Cerclage wires combined with a neutralization plate are mainly used for long oblique fractures.
Note: Cerclage wires should only be used for fragments with a long contact zone to the main fragment. Wires with eyelet tightening offer a greater guarantee of stability than those tightened with twist.
The positioning and approach depend on the fracture location.
For more proximal fractures, a lateral approach with the patient positioned in lateral recumbency is preferred.
For more distal fractures, medial approach with the patient positioned in dorsal recumbency is preferred.
The fracture is reduced with reduction forceps. The reduction is temporarily fixed with one or two pointed reduction forceps.
The fracture is stabilized with at least two cerclage wires.
Note: Care should be taken to place the twists/loops in the wire away from the site where the plate is to be applied.
Read more about cerclage wire application.
A plate with a neutralization function is used. The plate can either be a locking compression plate (LCP) or a dynamic compression plate (DCP).
The longest possible plate, considering soft tissue trauma and the approach, should be chosen. The plate's length should allow the placement of at least 3-4 screws in each major fragment.
Note: If using an LCP, contouring does not have to be as exact as when using a DCP.
Read more about plate preparation.
Following contouring, the plate is applied to the lateral surface for more proximal fractures or the medial surface for more distal fractures.
Two screws, one in the proximal fragment and one in the distal fragment, are inserted to ensure optimal alignment of the plate over the length of the bone.
The first four screws are inserted alternatingly (one proximal, one distal) to fix the alignment.
The remaining screws are inserted according to the surgeon's preference.
All screws should be in either locking or neutral position.
Note: Cortical screws should be inserted prior to possible locking screws.
Approximately 6–9-month-old domestic long-haired feral cat with lame right thoracic limb following unknown trauma.
The 12-A2 fracture was fixed with double loop cerclage wires and a 9-hole 2.0 mm LCP used as a neutralization plate.
Follow-up radiographs six weeks after surgery show a healed fracture.
The aim is to reduce edema, inflammation, and pain.
Integrative medical therapies, anti-inflammatory medication, and analgesics are recommended.
Note: Animals carry 2/3 of their weight on the front limb.

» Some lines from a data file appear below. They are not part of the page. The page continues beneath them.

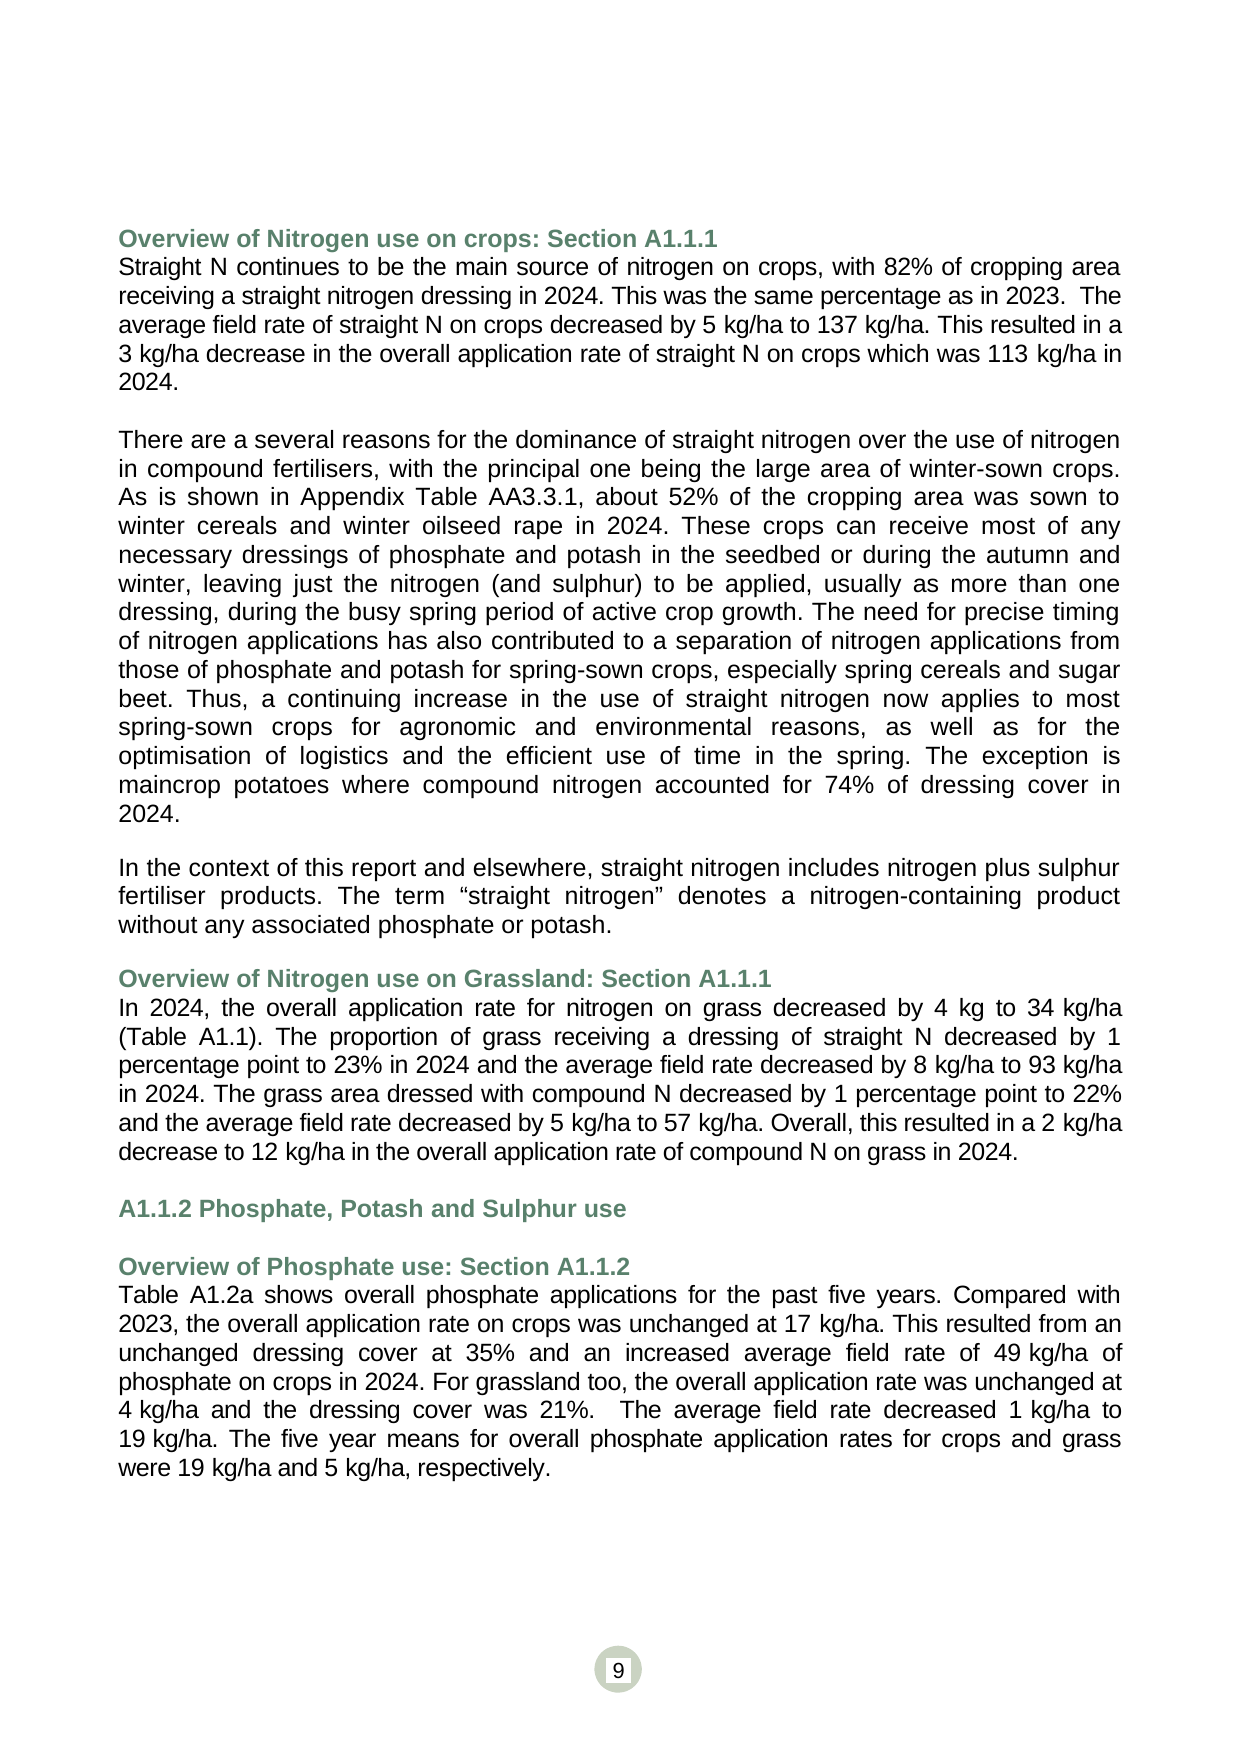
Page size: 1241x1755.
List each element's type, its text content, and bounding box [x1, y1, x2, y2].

text In 2024, the overall application rate for nitrogen on grass decreased by 4 kg to 34 kg/ha (Table A1.1). The proportion of grass receiving a dressing of straight N decreased by 1 percentage point to 23% in 2024 and the average field rate decreased by 8 kg/ha to 93 kg/ha in 2024. The grass area dressed with compound N decreased by 1 percentage point to 22% and the average field rate decreased by 5 kg/ha to 57 kg/ha. Overall, this resulted in a 2 kg/ha decrease to 12 kg/ha in the overall application rate of compound N on grass in 2024. [118, 993, 1122, 1165]
text There are a several reasons for the dominance of straight nitrogen over the use of nitrogen in compound fertilisers, with the principal one being the large area of winter-sown crops. As is shown in Appendix Table AA3.3.1, about 52% of the cropping area was sown to winter cereals and winter oilseed rape in 2024. These crops can receive most of any necessary dressings of phosphate and potash in the seedbed or during the autumn and winter, leaving just the nitrogen (and sulphur) to be applied, usually as more than one dressing, during the busy spring period of active crop growth. The need for precise timing of nitrogen applications has also contributed to a separation of nitrogen applications from those of phosphate and potash for spring-sown crops, especially spring cereals and sugar beet. Thus, a continuing increase in the use of straight nitrogen now applies to most spring-sown crops for agronomic and environmental reasons, as well as for the optimisation of logistics and the efficient use of time in the spring. The exception is maincrop potatoes where compound nitrogen accounted for 74% of dressing cover in 2024. [118, 425, 1122, 827]
subtitle Overview of Nitrogen use on crops: Section A1.1.1 [118, 224, 1122, 252]
subtitle A1.1.2 Phosphate, Potash and Sulphur use [118, 1194, 1122, 1223]
subtitle Overview of Nitrogen use on Grassland: Section A1.1.1 [118, 964, 1122, 993]
subtitle Overview of Phosphate use: Section A1.1.2 [118, 1252, 1122, 1280]
text Straight N continues to be the main source of nitrogen on crops, with 82% of cropping area receiving a straight nitrogen dressing in 2024. This was the same percentage as in 2023. The average field rate of straight N on crops decreased by 5 kg/ha to 137 kg/ha. This resulted in a 3 kg/ha decrease in the overall application rate of straight N on crops which was 113 kg/ha in 2024. [118, 252, 1122, 396]
text Table A1.2a shows overall phosphate applications for the past five years. Compared with 2023, the overall application rate on crops was unchanged at 17 kg/ha. This resulted from an unchanged dressing cover at 35% and an increased average field rate of 49 kg/ha of phosphate on crops in 2024. For grassland too, the overall application rate was unchanged at 4 kg/ha and the dressing cover was 21%. The average field rate decreased 1 kg/ha to 19 kg/ha. The five year means for overall phosphate application rates for crops and grass were 19 kg/ha and 5 kg/ha, respectively. [118, 1280, 1122, 1482]
text In the context of this report and elsewhere, straight nitrogen includes nitrogen plus sulphur fertiliser products. The term “straight nitrogen” denotes a nitrogen-containing product without any associated phosphate or potash. [118, 853, 1122, 939]
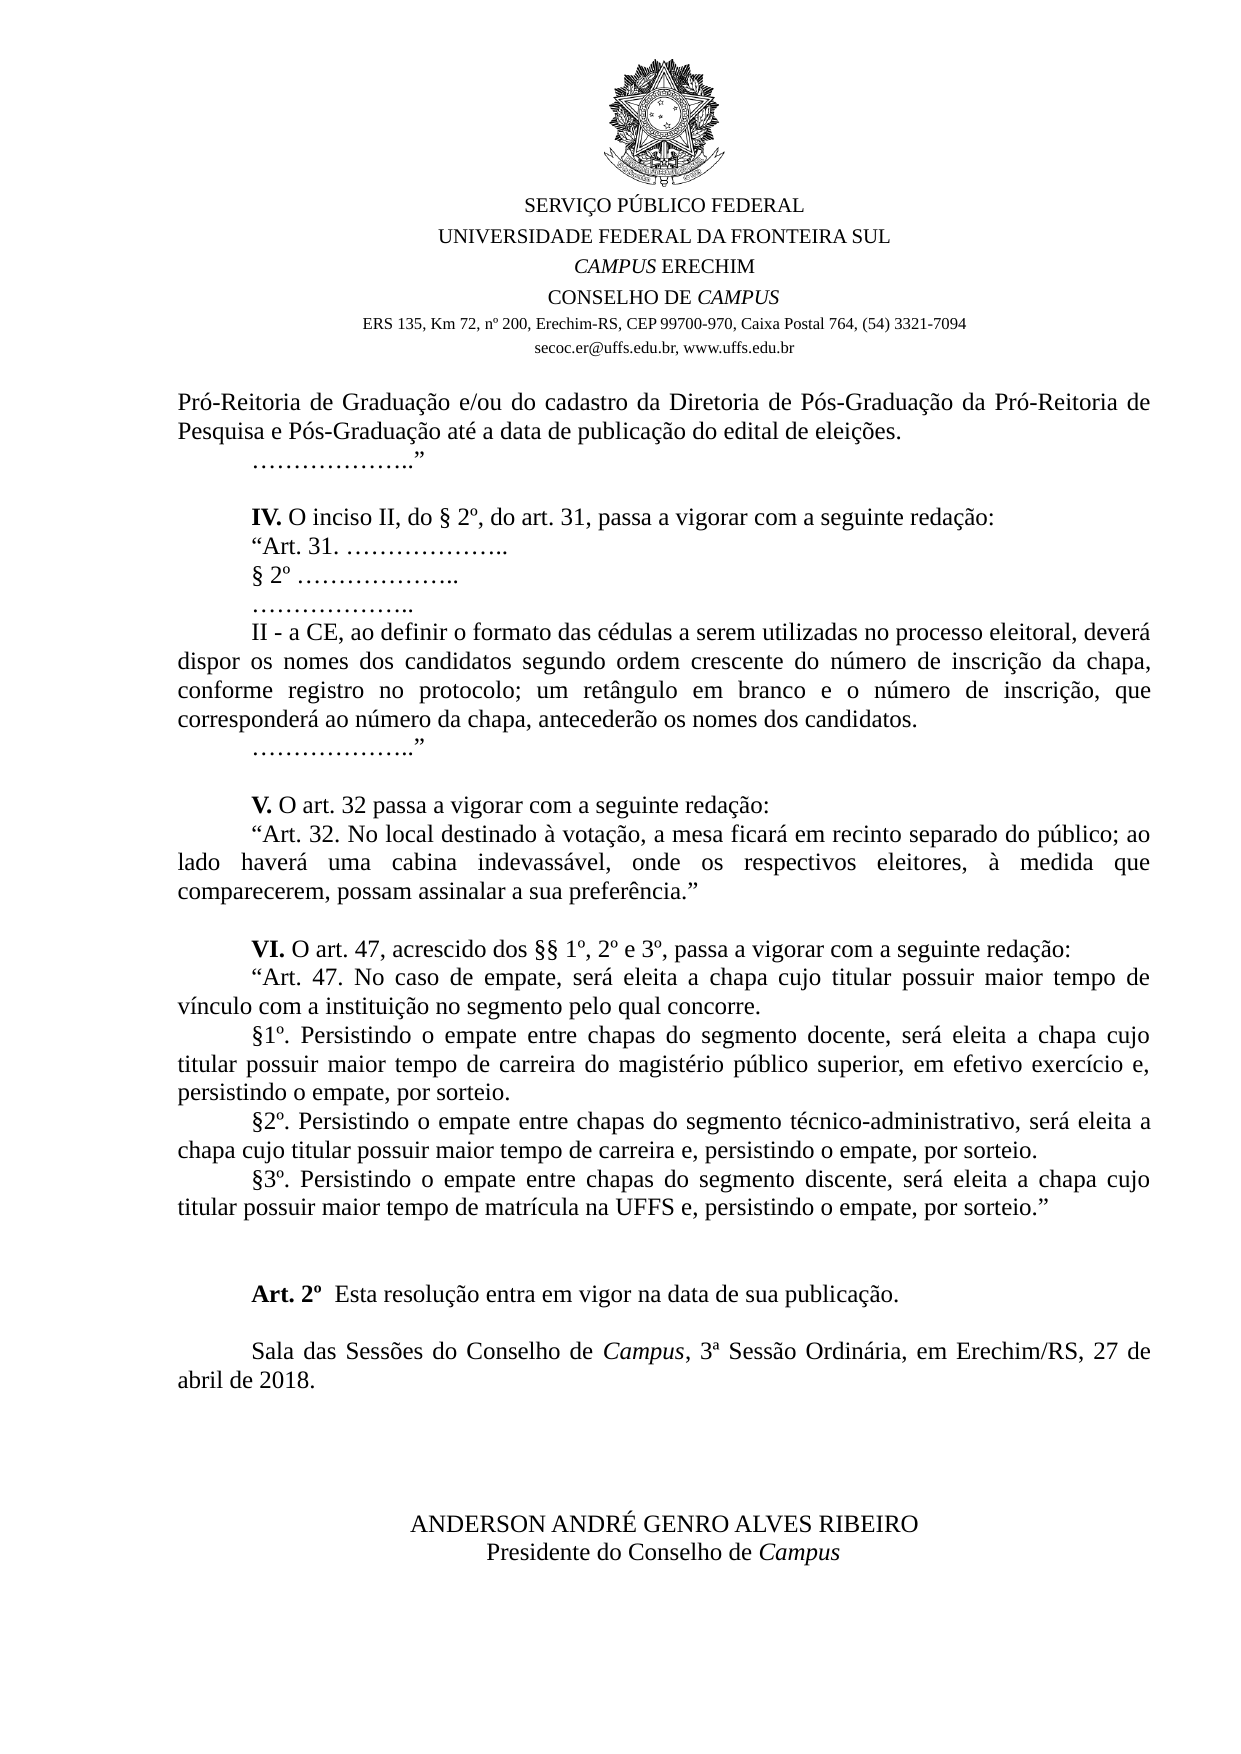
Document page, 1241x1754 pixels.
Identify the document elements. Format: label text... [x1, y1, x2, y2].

text §2º. Persistindo o empate entre chapas do segmento técnico-administrativo, será eleita a chapa cujo titular possuir maior tempo de carreira e, persistindo o empate, por sorteio. [177, 1106, 1152, 1164]
text “Art. 32. No local destinado à votação, a mesa ficará em recinto separado do público; ao lado haverá uma cabina indevassável, onde os respectivos eleitores, à medida que comparecerem, possam assinalar a sua preferência.” [177, 819, 1152, 905]
text IV. O inciso II, do § 2º, do art. 31, passa a vigorar com a seguinte redação: [177, 502, 1152, 531]
text ………………..” [177, 732, 1152, 761]
text §1º. Persistindo o empate entre chapas do segmento docente, será eleita a chapa cujo titular possuir maior tempo de carreira do magistério público superior, em efetivo exercício e, persistindo o empate, por sorteio. [177, 1020, 1152, 1106]
text Art. 2º Esta resolução entra em vigor na data de sua publicação. [177, 1279, 1152, 1307]
text Pró-Reitoria de Graduação e/ou do cadastro da Diretoria de Pós-Graduação da Pró-Reitoria de Pesquisa e Pós-Graduação até a data de publicação do edital de eleições. [177, 387, 1152, 445]
text “Art. 31. ……………….. [177, 531, 1152, 560]
text Presidente do Conselho de Campus [177, 1537, 1152, 1566]
text ………………..” [177, 445, 1152, 474]
text ……………….. [177, 589, 1152, 617]
text Sala das Sessões do Conselho de Campus, 3ª Sessão Ordinária, em Erechim/RS, 27 de abril de 2018. [177, 1336, 1152, 1394]
text II - a CE, ao definir o formato das cédulas a serem utilizadas no processo eleitoral, deverá dispor os nomes dos candidatos segundo ordem crescente do número de inscrição da chapa, conforme registro no protocolo; um retângulo em branco e o número de inscrição, que corresponderá ao número da chapa, antecederão os nomes dos candidatos. [177, 617, 1152, 732]
text ANDERSON ANDRÉ GENRO ALVES RIBEIRO [177, 1509, 1152, 1537]
text VI. O art. 47, acrescido dos §§ 1º, 2º e 3º, passa a vigorar com a seguinte redação: [177, 934, 1152, 962]
text V. O art. 32 passa a vigorar com a seguinte redação: [177, 790, 1152, 819]
text §3º. Persistindo o empate entre chapas do segmento discente, será eleita a chapa cujo titular possuir maior tempo de matrícula na UFFS e, persistindo o empate, por sorteio.” [177, 1164, 1152, 1221]
text § 2º ……………….. [177, 560, 1152, 589]
text “Art. 47. No caso de empate, será eleita a chapa cujo titular possuir maior tempo de vínculo com a instituição no segmento pelo qual concorre. [177, 962, 1152, 1020]
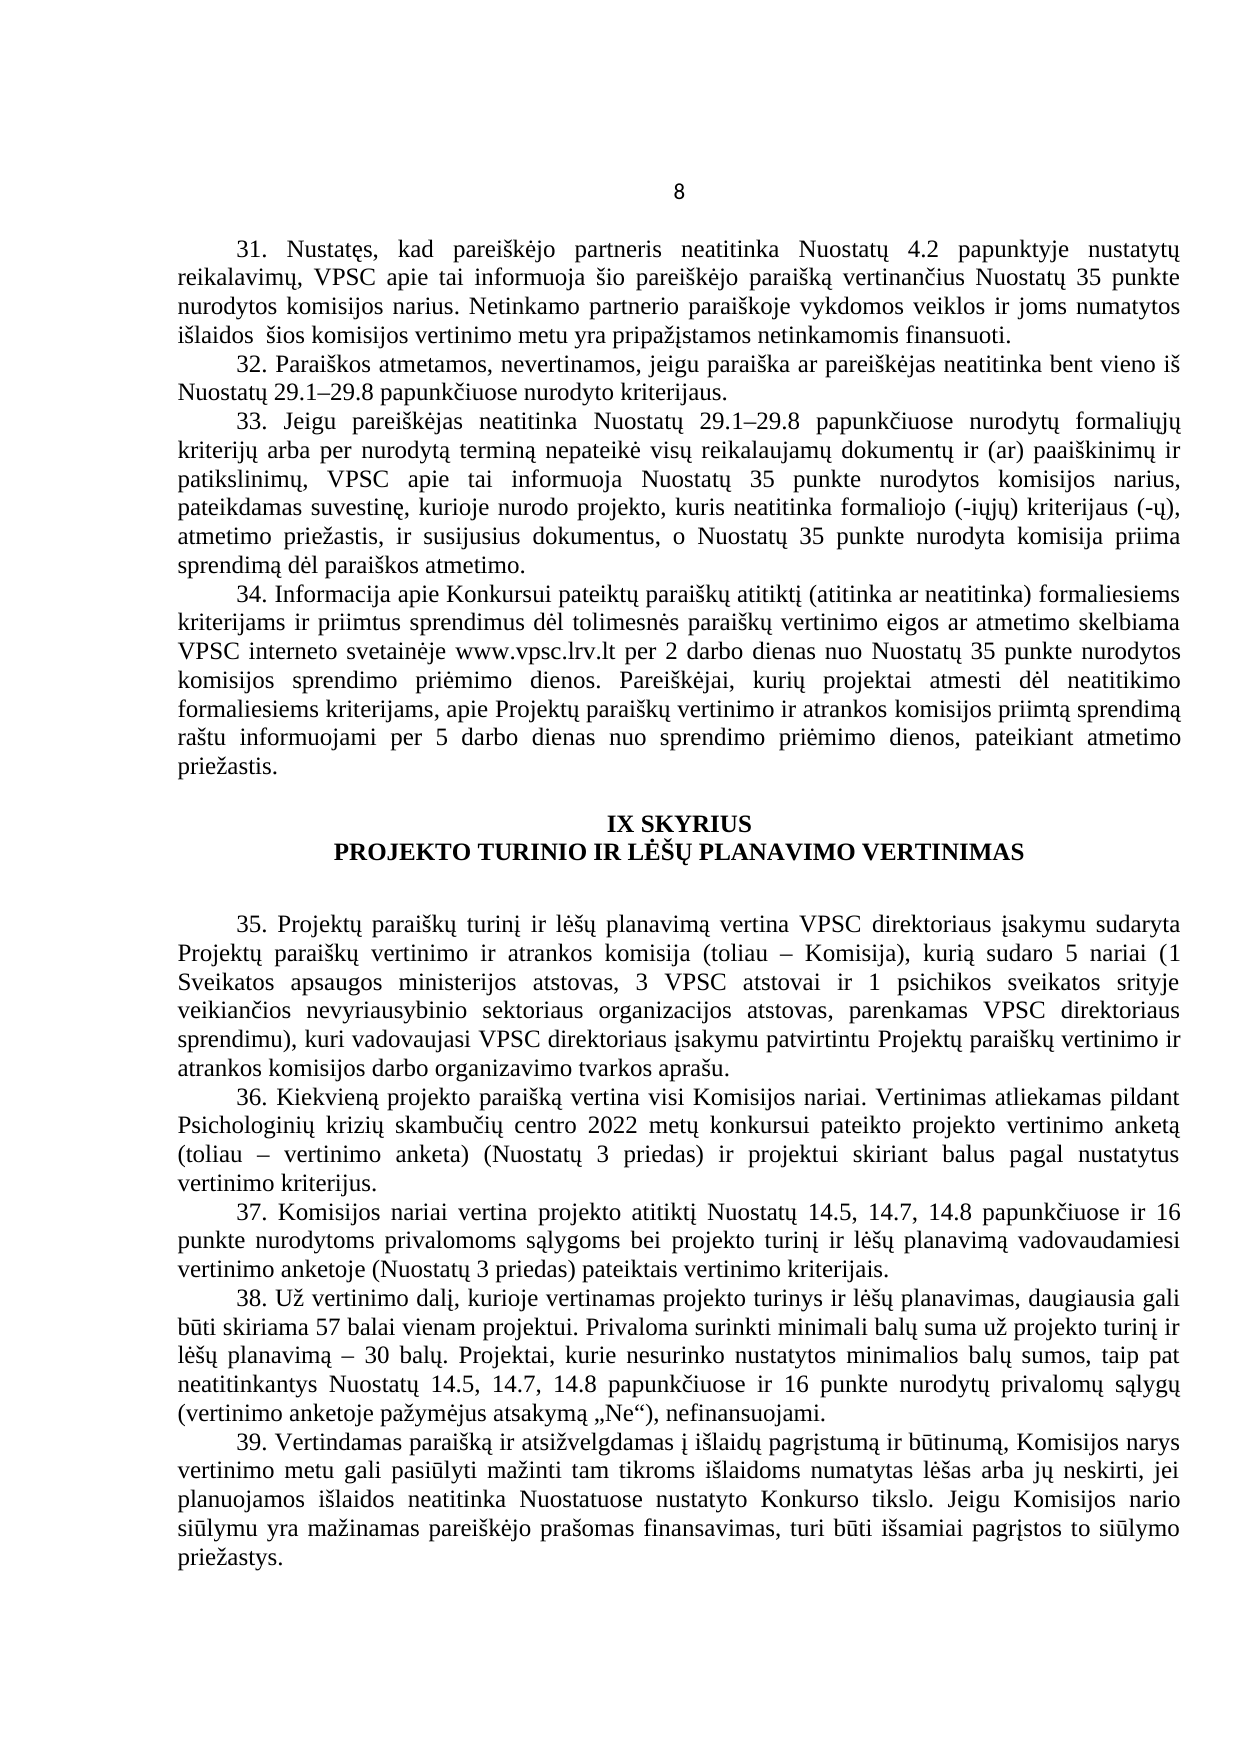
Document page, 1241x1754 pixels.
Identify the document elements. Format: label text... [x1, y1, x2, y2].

Therefore, leash confinement or cage rest and no jumping are recommended for six weeks postoperatively.
The aim is to resolve hematoma and edema, control pain, and prevent muscle contracture.
Anti-inflammatory and analgesic medications may still be needed. Rehabilitation and integrative medical therapies can be used.
A careful evaluation is recommended if the dog does not start to use the limb within a few days after surgery.
Early ambulation is aimed for.
Radial nerve neurapraxia may occur in some cases. This neurapraxia usually resolves within a few days.
10-14 days after surgery, the sutures are removed.
Radiographic assessment is performed every 4–8 weeks until bone healing is confirmed.
Note: It can be challenging to assess bone union on radiographs when bone healing occurs without callus formation.